Text for analysis -
•••••
Thanks to both of you! 

GMF: I might be wrong but last year it seems as if they called some of the applicants and emailed the others. I'm not sure why they do that. 

As for my finances, both my parents make less than $15,000 a year so there's not gonna be any miracles there. But now I'm a bit confused about what this scholarship really is. Eric said "the faculty has decided to grant you $10,000" but I really don't know what that actually means. If I still have to pay more than $35,000 a year I'm definitely not gonna be able to make it. 

Anyway, I know I shouldn't be talking about that right now. Whether you get in or not I hope you'll hear from them soon because being in the dark really sucks.


----------



## Fightclub (Mar 26, 2014)

cadencotard said:


> Thanks to both of you!
> 
> GMF: I might be wrong but last year it seems as if they called some of the applicants and emailed the others. I'm not sure why they do that.
> 
> ...


 

Congrats @*cadencotard*!!!
I haven't heard anything yet. In addition I can't log in , I guess they are updating the page.


----------



## ganbare112 (Mar 26, 2014)

Just got called by Eric, I'm in as well for directing/screenwriting!


----------



## GMF (Mar 26, 2014)

cadencotard said:


> Thanks to both of you!
> 
> GMF: I might be wrong but last year it seems as if they called some of the applicants and emailed the others. I'm not sure why they do that.
> 
> ...


 
I can't say for sure, but I know from my acceptance letter from NYU the department scholarship is separate from the institutional financial aid.  If you don't get what you need, it's always worth trying to plead your case to the financial aid department. Just remember to be nice and friendly, that went a long way in helping with getting better aid package at my undergrad. 



ganbare112 said:


> Just got called by Eric, I'm in as well for directing/screenwriting!


Congrats!


----------



## Fightclub (Mar 26, 2014)

ganbare112 said:


> Just got called by Eric, I'm in as well for directing/screenwriting!
•••••
[Data items]
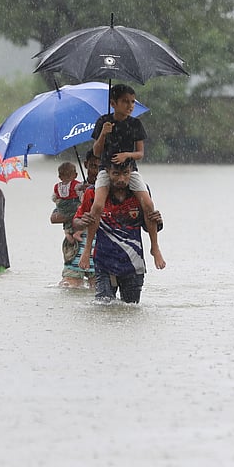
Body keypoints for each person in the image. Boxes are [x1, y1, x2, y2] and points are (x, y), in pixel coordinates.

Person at [80, 84, 165, 271]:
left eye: (132, 102)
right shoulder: (103, 121)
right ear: (113, 103)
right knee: (97, 206)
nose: (130, 106)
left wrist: (127, 155)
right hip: (106, 169)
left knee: (148, 204)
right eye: (125, 102)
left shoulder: (135, 124)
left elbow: (140, 153)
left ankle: (155, 247)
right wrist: (103, 133)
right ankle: (87, 250)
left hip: (129, 170)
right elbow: (96, 152)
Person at [82, 159, 156, 303]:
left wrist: (157, 221)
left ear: (131, 173)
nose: (121, 179)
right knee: (103, 307)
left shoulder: (140, 192)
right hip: (104, 262)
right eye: (116, 174)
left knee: (131, 309)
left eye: (125, 173)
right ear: (107, 172)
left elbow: (147, 225)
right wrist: (83, 222)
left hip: (133, 264)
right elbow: (77, 222)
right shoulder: (94, 193)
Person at [57, 151, 99, 288]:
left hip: (100, 251)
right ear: (86, 165)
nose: (96, 171)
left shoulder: (110, 191)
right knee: (69, 286)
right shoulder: (74, 190)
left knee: (99, 289)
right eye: (93, 166)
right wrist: (80, 210)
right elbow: (55, 216)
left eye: (100, 167)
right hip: (75, 250)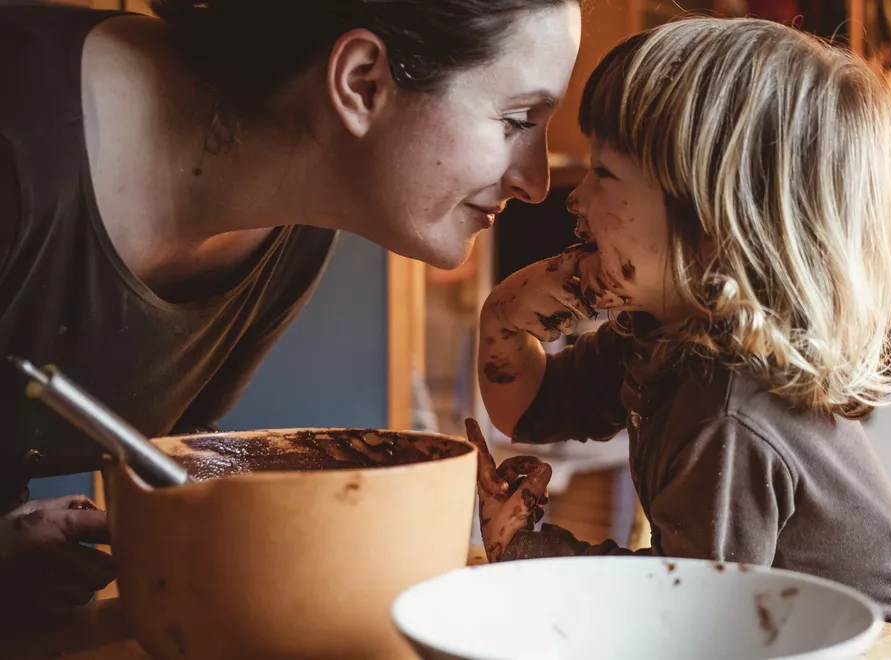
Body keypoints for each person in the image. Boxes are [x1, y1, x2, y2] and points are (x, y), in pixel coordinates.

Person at [0, 0, 581, 625]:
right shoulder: (19, 146)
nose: (537, 181)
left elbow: (181, 459)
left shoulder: (295, 222)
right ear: (362, 82)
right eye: (518, 119)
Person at [473, 17, 891, 634]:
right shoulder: (659, 334)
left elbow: (690, 622)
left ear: (710, 221)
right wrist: (504, 319)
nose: (573, 198)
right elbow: (532, 410)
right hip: (773, 626)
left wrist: (524, 550)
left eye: (603, 172)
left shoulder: (728, 407)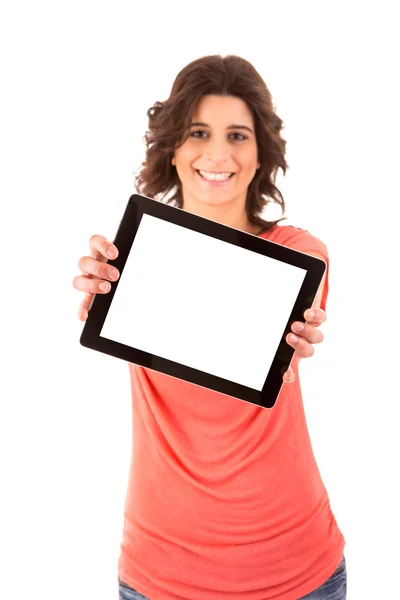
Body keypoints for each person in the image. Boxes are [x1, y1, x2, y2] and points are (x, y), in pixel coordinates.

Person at [73, 55, 346, 600]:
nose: (218, 153)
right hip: (160, 577)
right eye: (198, 132)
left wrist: (295, 336)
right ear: (172, 147)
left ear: (261, 152)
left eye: (238, 135)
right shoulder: (128, 258)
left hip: (298, 574)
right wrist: (99, 293)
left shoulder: (298, 255)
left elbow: (297, 321)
•••••
Brief -
Condense the paragraph of the forum thread that begins "As for my finances" into a shorter version that keeps its main facts. The data items have no connection to the forum thread.

Result for this exercise -
Both of the writer's parents earn less than $15,000 a year, so no help can be expected from them. The writer is unsure what Eric's message that "the faculty has decided to grant you $10,000" actually means. If the remaining cost is still more than $35,000 a year, the writer will not be able to attend.